▶ **AIM OF THE EXERCISE**
Exact copy, no pictures: output each line below as it stands.

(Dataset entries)
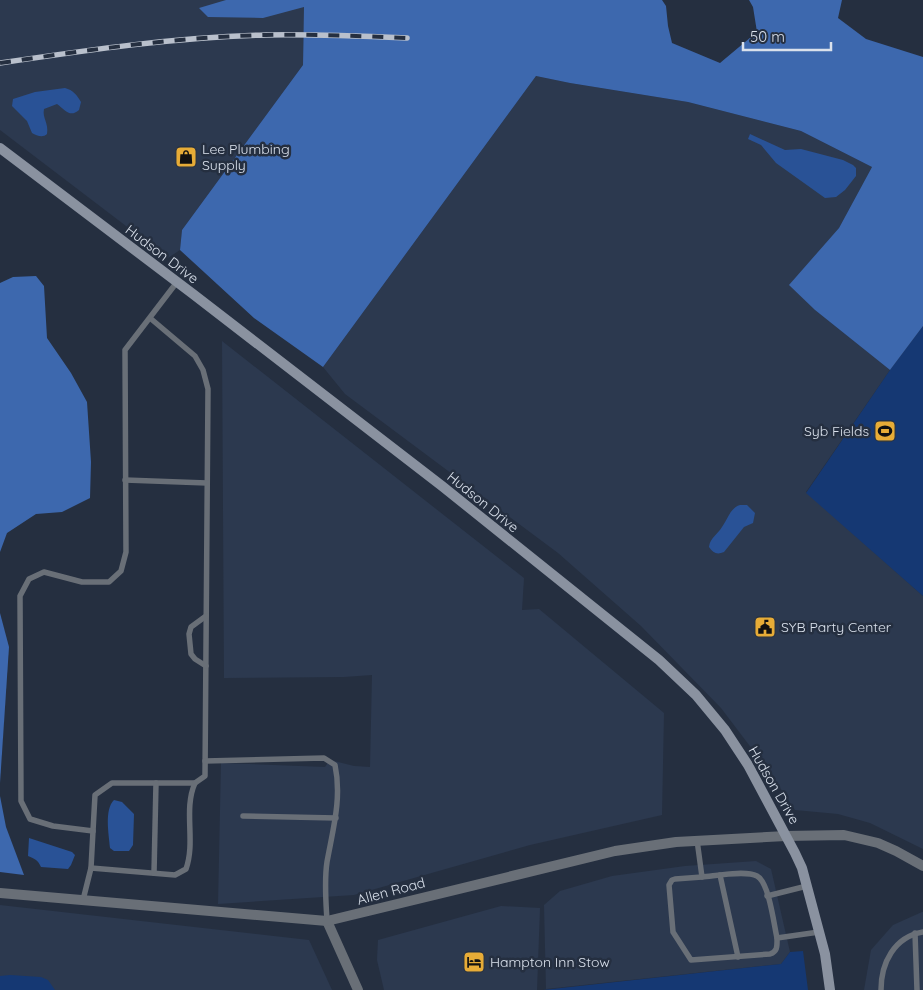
<svg xmlns="http://www.w3.org/2000/svg" width="923" height="990" font-family="Quicksand,sans-serif">
<rect width="100%" height="100%" fill="#252f40"/>
<g fill="#2c394f">
<path d="M0,0H336L331,35H303V65L182,230L180,250L168,258L0,130Z"/>
<path d="M536,76L570,83L688,102L801,131L872,167L839,228L790,285L815,310L890,370L806,492L923,596V849L870,823L838,814L795,810L768,770L721,708L641,626L558,553L345,394L323,367Z"/>
<path d="M222,341L524,578L522,610L539,609L664,713L662,815L530,845L354,895L218,904L221,763L325,767L330,760L354,766L370,767L372,675L344,677L224,678Z"/>
<path d="M756,861L771,869L790,952L781,964L546,989L544,905L560,891L612,876L685,866Z"/>
<path d="M0,905L309,940L332,990H0Z"/>
<path d="M501,906L540,908L537,990H384L377,960L378,940Z"/>
<path d="M922,912H923V990H864L871,950L893,925Z"/>
</g>
<g fill="#153873">
<path d="M923,326V596L806,493L890,370Z"/>
<path d="M803,951L808,990H543L781,964L790,952Z"/>
<path d="M10,975L41,977L48,980L55,990H0V976Z"/>
</g>
<g fill="#3d68ae">
<path d="M226,0H662L666,6L668,26L672,43L720,63L757,32L753,7L749,0H842L838,18L866,39L923,57V326L890,370L815,310L789,285L839,228L872,167L801,131L688,102L570,83L536,76L323,367L254,318L180,250L182,230L303,65L304,7L263,18L208,17L199,8Z"/>
<path d="M36,276L44,286L47,338L71,373L87,402L91,462L90,498L62,512L36,514L7,533L0,552V283L13,277Z"/>
<path d="M0,613L9,647L0,783Z"/>
<path d="M0,796L6,827L24,875L0,872Z"/>
</g>
<g fill="#295296">
<path d="M65,88C73,90 77,95 81,102L79,110C70,118 65,110 57,104L44,109C42,118 49,123 47,134C43,138 37,136 32,133L27,121L12,106L13,99L35,92Z"/>
<path d="M750,134L785,150L801,149L843,160L853,165L856,168V176L845,190L836,197L825,198L776,163L761,145L748,139Z"/>
<path d="M740,505H747L755,513L753,523L744,527L724,552C717,555 713,553 709,547C710,538 718,534 722,527C728,519 730,508 740,505Z"/>
<path d="M114,800L122,802L134,814L133,845L129,851H114L110,848C109,834 104,810 114,800Z"/>
<path d="M29,838L72,852L75,855L71,865L68,869L41,867C38,860 35,859 28,856Z"/>
</g>
<g fill="none" stroke-linecap="round" stroke-linejoin="round">
<g stroke="#696f77" stroke-width="5.5">
<path d="M150,318L195,356L203,370L208,389L205,776L195,783H112L95,795L93,831L53,826L30,819L21,801L20,596L29,579L44,572L82,582H109L121,571L126,552L125,350L177,282"/>
<path d="M125,480L207,483"/>
<path d="M206,666L195,659L191,654L189,634L191,627L206,616"/>
<path d="M205,761L324,758L335,765C342,798 333,829 327,862C324,881 326,902 327,921"/>
<path d="M243,816L336,818"/>
<path d="M697,840L702,877C715,876 745,870 757,876C769,882 774,925 777,938L819,932"/>
<path d="M91,868L175,875L186,869C196,841 183,810 195,783"/>
<path d="M154,873L156,783"/>
<path d="M720,875L738,957"/>
<path d="M702,877L675,879L672,880L669,885L673,932L691,960L770,954C778,951 777,946 777,938"/>
<path d="M767,896L807,886"/>
<path d="M83,900L91,868L93,831"/>
<path d="M915,933L917,990"/>
<path d="M881,990C881,963 894,937 923,932"/>
</g>
<path stroke="#696f77" stroke-width="10" d="M327,921L358,990"/>
<path stroke="#696f77" stroke-width="10" d="M0,893L327,921L615,851L676,842L786,836L844,835L878,843L896,851L923,866"/>
<path stroke="#8a92a0" stroke-width="10" d="M0,148L193,294L442,486L659,660L696,695L725,730L748,765L795,853L802,868L825,954L830,990"/>
<g stroke="#b9c0cc" stroke-width="5.5">
<path id="rail" d="M0,63C88,50 177,37 266,35C313,34 360,36 407,38"/>
</g>
<use href="#rail" stroke="#252f40" stroke-width="4" stroke-dasharray="11" stroke-linecap="butt"/>
</g>
<defs>
<g id="shop-square" transform="scale(1.125)"><rect x="-9" y="-9" width="18" height="18" rx="4" fill="#e7ac37" stroke="#252f40"/><path d="M-5-2.5h2.3a2.7 3.5 0 0 1 5.4 0H5L5.5 6h-11ZM-1.5-2.5h3a1.5 2.3 0 0 0-3 0Z" fill="#111"/></g>
<g id="stadium-square" transform="scale(1.125)"><rect x="-9" y="-9" width="18" height="18" rx="4" fill="#e7ac37" stroke="#252f40"/><path d="M0-5a6.5 5 0 1 0 0 10a6.5 5 0 1 0 0-10ZM-3.5-1.8h7v3.6h-7Z" fill="#111"/></g>
<g id="civic-square" transform="scale(1.125)"><rect x="-9" y="-9" width="18" height="18" rx="4" fill="#e7ac37" stroke="#252f40"/><path d="M-.6-6.5H3V-4.5H.6V-3L4-1V1h2V6H-6V1h2V-1L-.6-3ZM-1.2 2.5V6h2.4V2.5Z" fill="#111"/></g>
<g id="hotel-square" transform="scale(1.125)"><rect x="-9" y="-9" width="18" height="18" rx="4" fill="#e7ac37" stroke="#252f40"/><path d="M-6-4.5h1.5V1H6V5H4.5V3h-9V5H-6ZM-4 0a1.8 1.8 0 1 1 3.6 0ZM.5 0V-2.5h3Q6-2.5 6 0Z" fill="#111"/></g>
</defs>
<g fill-rule="evenodd">
<use href="#shop-square" x="186" y="157"/>
<use href="#stadium-square" x="885" y="431"/>
<use href="#civic-square" x="765" y="627"/>
<use href="#hotel-square" x="474" y="962"/>
</g>
<g text-anchor="middle" stroke-width="5" stroke-linejoin="round" paint-order="stroke">
<g font-size="14" fill="#dae1ec" stroke="#252f40" text-anchor="start">
<text x="202" y="154">Lee Plumbing<tspan x="202" dy="16">Supply</tspan></text>
<text x="869" y="436" text-anchor="end">Syb Fields</text>
<text x="781" y="632">SYB Party Center</text>
<text x="490" y="967">Hampton Inn Stow</text>
</g>
<g font-size="14" fill="#dae1ec" stroke="#252f40">
<text transform="translate(162 254) rotate(37)" y="5">Hudson Drive</text>
<text transform="translate(483 502) rotate(39)" y="5">Hudson Drive</text>
<text transform="translate(774 785) rotate(60)" y="5">Hudson Drive</text>
<text transform="translate(391 891) rotate(-15)" y="5">Allen Road</text>
</g>
</g>
<path d="M743 42v8h88v-8" fill="none" stroke="#dae1ec" stroke-width="2.5"/>
<text x="750" y="42" font-size="15" fill="#dae1ec" stroke="#252f40" stroke-width="4" paint-order="stroke">50 m</text>
</svg>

▶ **RESULT OF THE TASK**
<svg xmlns="http://www.w3.org/2000/svg" width="923" height="990" font-family="Quicksand,sans-serif">
<rect width="100%" height="100%" fill="#252f40"/>
<g fill="#2c394f">
<path d="M0,0H336L331,35H303V65L182,230L180,250L168,258L0,130Z"/>
<path d="M536,76L570,83L688,102L801,131L872,167L839,228L790,285L815,310L890,370L806,492L923,596V849L870,823L838,814L795,810L768,770L721,708L641,626L558,553L345,394L323,367Z"/>
<path d="M222,341L524,578L522,610L539,609L664,713L662,815L530,845L354,895L218,904L221,763L325,767L330,760L354,766L370,767L372,675L344,677L224,678Z"/>
<path d="M756,861L771,869L790,952L781,964L546,989L544,905L560,891L612,876L685,866Z"/>
<path d="M0,905L309,940L332,990H0Z"/>
<path d="M501,906L540,908L537,990H384L377,960L378,940Z"/>
<path d="M922,912H923V990H864L871,950L893,925Z"/>
</g>
<g fill="#153873">
<path d="M923,326V596L806,493L890,370Z"/>
<path d="M803,951L808,990H543L781,964L790,952Z"/>
<path d="M10,975L41,977L48,980L55,990H0V976Z"/>
</g>
<g fill="#3d68ae">
<path d="M226,0H662L666,6L668,26L672,43L720,63L757,32L753,7L749,0H842L838,18L866,39L923,57V326L890,370L815,310L789,285L839,228L872,167L801,131L688,102L570,83L536,76L323,367L254,318L180,250L182,230L303,65L304,7L263,18L208,17L199,8Z"/>
<path d="M36,276L44,286L47,338L71,373L87,402L91,462L90,498L62,512L36,514L7,533L0,552V283L13,277Z"/>
<path d="M0,613L9,647L0,783Z"/>
<path d="M0,796L6,827L24,875L0,872Z"/>
</g>
<g fill="#295296">
<path d="M65,88C73,90 77,95 81,102L79,110C70,118 65,110 57,104L44,109C42,118 49,123 47,134C43,138 37,136 32,133L27,121L12,106L13,99L35,92Z"/>
<path d="M750,134L785,150L801,149L843,160L853,165L856,168V176L845,190L836,197L825,198L776,163L761,145L748,139Z"/>
<path d="M740,505H747L755,513L753,523L744,527L724,552C717,555 713,553 709,547C710,538 718,534 722,527C728,519 730,508 740,505Z"/>
<path d="M114,800L122,802L134,814L133,845L129,851H114L110,848C109,834 104,810 114,800Z"/>
<path d="M29,838L72,852L75,855L71,865L68,869L41,867C38,860 35,859 28,856Z"/>
</g>
<g fill="none" stroke-linecap="round" stroke-linejoin="round">
<g stroke="#696f77" stroke-width="5.5">
<path d="M150,318L195,356L203,370L208,389L205,776L195,783H112L95,795L93,831L53,826L30,819L21,801L20,596L29,579L44,572L82,582H109L121,571L126,552L125,350L177,282"/>
<path d="M125,480L207,483"/>
<path d="M206,666L195,659L191,654L189,634L191,627L206,616"/>
<path d="M205,761L324,758L335,765C342,798 333,829 327,862C324,881 326,902 327,921"/>
<path d="M243,816L336,818"/>
<path d="M697,840L702,877C715,876 745,870 757,876C769,882 774,925 777,938L819,932"/>
<path d="M91,868L175,875L186,869C196,841 183,810 195,783"/>
<path d="M154,873L156,783"/>
<path d="M720,875L738,957"/>
<path d="M702,877L675,879L672,880L669,885L673,932L691,960L770,954C778,951 777,946 777,938"/>
<path d="M767,896L807,886"/>
<path d="M83,900L91,868L93,831"/>
<path d="M915,933L917,990"/>
<path d="M881,990C881,963 894,937 923,932"/>
</g>
<path stroke="#696f77" stroke-width="10" d="M327,921L358,990"/>
<path stroke="#696f77" stroke-width="10" d="M0,893L327,921L615,851L676,842L786,836L844,835L878,843L896,851L923,866"/>
<path stroke="#8a92a0" stroke-width="10" d="M0,148L193,294L442,486L659,660L696,695L725,730L748,765L795,853L802,868L825,954L830,990"/>
<g stroke="#b9c0cc" stroke-width="5.5">
<path id="rail" d="M0,63C88,50 177,37 266,35C313,34 360,36 407,38"/>
</g>
<use href="#rail" stroke="#252f40" stroke-width="4" stroke-dasharray="11" stroke-linecap="butt"/>
</g>
<defs>
<g id="shop-square" transform="scale(1.125)"><rect x="-9" y="-9" width="18" height="18" rx="4" fill="#e7ac37" stroke="#252f40"/><path d="M-5-2.5h2.3a2.7 3.5 0 0 1 5.4 0H5L5.5 6h-11ZM-1.5-2.5h3a1.5 2.3 0 0 0-3 0Z" fill="#111"/></g>
<g id="stadium-square" transform="scale(1.125)"><rect x="-9" y="-9" width="18" height="18" rx="4" fill="#e7ac37" stroke="#252f40"/><path d="M0-5a6.5 5 0 1 0 0 10a6.5 5 0 1 0 0-10ZM-3.5-1.8h7v3.6h-7Z" fill="#111"/></g>
<g id="civic-square" transform="scale(1.125)"><rect x="-9" y="-9" width="18" height="18" rx="4" fill="#e7ac37" stroke="#252f40"/><path d="M-.6-6.5H3V-4.5H.6V-3L4-1V1h2V6H-6V1h2V-1L-.6-3ZM-1.2 2.5V6h2.4V2.5Z" fill="#111"/></g>
<g id="hotel-square" transform="scale(1.125)"><rect x="-9" y="-9" width="18" height="18" rx="4" fill="#e7ac37" stroke="#252f40"/><path d="M-6-4.5h1.5V1H6V5H4.5V3h-9V5H-6ZM-4 0a1.8 1.8 0 1 1 3.6 0ZM.5 0V-2.5h3Q6-2.5 6 0Z" fill="#111"/></g>
</defs>
<g fill-rule="evenodd">
<use href="#shop-square" x="186" y="157"/>
<use href="#stadium-square" x="885" y="431"/>
<use href="#civic-square" x="765" y="627"/>
<use href="#hotel-square" x="474" y="962"/>
</g>
<g text-anchor="middle" stroke-width="5" stroke-linejoin="round" paint-order="stroke">
<g font-size="14" fill="#dae1ec" stroke="#252f40" text-anchor="start">
<text x="202" y="154">Lee Plumbing<tspan x="202" dy="16">Supply</tspan></text>
<text x="869" y="436" text-anchor="end">Syb Fields</text>
<text x="781" y="632">SYB Party Center</text>
<text x="490" y="967">Hampton Inn Stow</text>
</g>
<g font-size="14" fill="#dae1ec" stroke="#252f40">
<text transform="translate(162 254) rotate(37)" y="5">Hudson Drive</text>
<text transform="translate(483 502) rotate(39)" y="5">Hudson Drive</text>
<text transform="translate(774 785) rotate(60)" y="5">Hudson Drive</text>
<text transform="translate(391 891) rotate(-15)" y="5">Allen Road</text>
</g>
</g>
<path d="M743 42v8h88v-8" fill="none" stroke="#dae1ec" stroke-width="2.5"/>
<text x="750" y="42" font-size="15" fill="#dae1ec" stroke="#252f40" stroke-width="4" paint-order="stroke">50 m</text>
</svg>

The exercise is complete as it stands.